Una acusación de violencia institucional y psicológica enfrenta a dos concejales de Yerba Buena, derivando en una batalla legal con versiones diametralmente opuestas. La denuncia, cargada de tensión, promete escalar hasta las últimas consecuencias dentro del recinto municipal.
La concejal Gabriela Garolera realizó una presentación policial el viernes, acusando a su par Walter “Kabuby” Aráoz de increparla con actitud intimidante durante una reunión de Labor Parlamentaria. Según su relato, el edil se presentó alrededor de las 11.30 y la abordó con malos tratos.
El episodio denunciado estaría vinculado a un proyecto de ordenanza impulsado por Garolera que propone implementar exámenes toxicológicos obligatorios para funcionarios. La concejal sostiene que la reacción de Aráoz se produjo en ese contexto de discusión política.
Un antecedente que agrava la situación
En su denuncia, Garolera también dejó constancia de un incidente previo ocurrido el 30 de septiembre de 2025, donde habría sufrido actos de hostilidad y destrato. Por ello, solicitó que el caso sea analizado con perspectiva de género.
Entre las medidas de protección requeridas, la edil pidió el cese inmediato de conductas intimidatorias, la prohibición de acercamiento a su domicilio y despacho, y la adopción de dispositivos de seguridad específicos para la sesión del jueves.
La contundente negativa y la contraofensiva
Desde el otro lado del conflicto, Walter Aráoz negó de manera categórica todos los hechos. Aseguró que se trata de una acusación falsa y que no mantuvo ningún tipo de contacto, ni siquiera visual, con Garolera durante la mencionada reunión.
El edil, quien afirmó no haber sido notificado formalmente por la Justicia, anticipó que avanzará con una contra denuncia.
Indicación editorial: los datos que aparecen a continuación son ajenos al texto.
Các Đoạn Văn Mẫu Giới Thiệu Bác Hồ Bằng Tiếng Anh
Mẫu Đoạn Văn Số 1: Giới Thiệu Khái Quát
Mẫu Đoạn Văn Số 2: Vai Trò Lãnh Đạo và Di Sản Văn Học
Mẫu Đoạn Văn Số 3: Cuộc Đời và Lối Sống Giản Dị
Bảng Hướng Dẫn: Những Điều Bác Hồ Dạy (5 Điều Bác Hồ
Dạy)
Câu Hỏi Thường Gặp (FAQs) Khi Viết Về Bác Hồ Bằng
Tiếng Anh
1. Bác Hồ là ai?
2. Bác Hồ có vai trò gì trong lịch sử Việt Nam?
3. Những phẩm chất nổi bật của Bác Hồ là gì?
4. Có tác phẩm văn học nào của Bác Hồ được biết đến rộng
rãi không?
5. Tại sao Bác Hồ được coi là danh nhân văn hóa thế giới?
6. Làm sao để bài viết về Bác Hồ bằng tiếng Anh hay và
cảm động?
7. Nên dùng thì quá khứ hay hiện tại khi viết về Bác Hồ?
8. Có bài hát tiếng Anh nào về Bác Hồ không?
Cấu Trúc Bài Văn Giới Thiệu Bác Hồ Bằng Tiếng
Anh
Expresó su intención de llevar el caso hasta las últimas instancias, incluso solicitando la expulsión de Gabriela Garolera del cuerpo deliberativo.
“Quiero que se diga exactamente lo que pasó. Voy a ir a la Justicia y ella deberá probar lo que afirma”, manifestó Aráoz con firmeza. Además, adelantó que pedirá al presidente del Concejo, Javier Jantus, la emisión de un comunicado institucional que refleje lo ocurrido.
Con el conflicto ya judicializado y ambas partes firmes en sus posturas, el caso abre un nuevo capítulo de tensión política en el ámbito legislativo municipal. Ahora, será la Justicia la encargada de determinar el alcance y la veracidad de los hechos denunciados en Yerba Buena.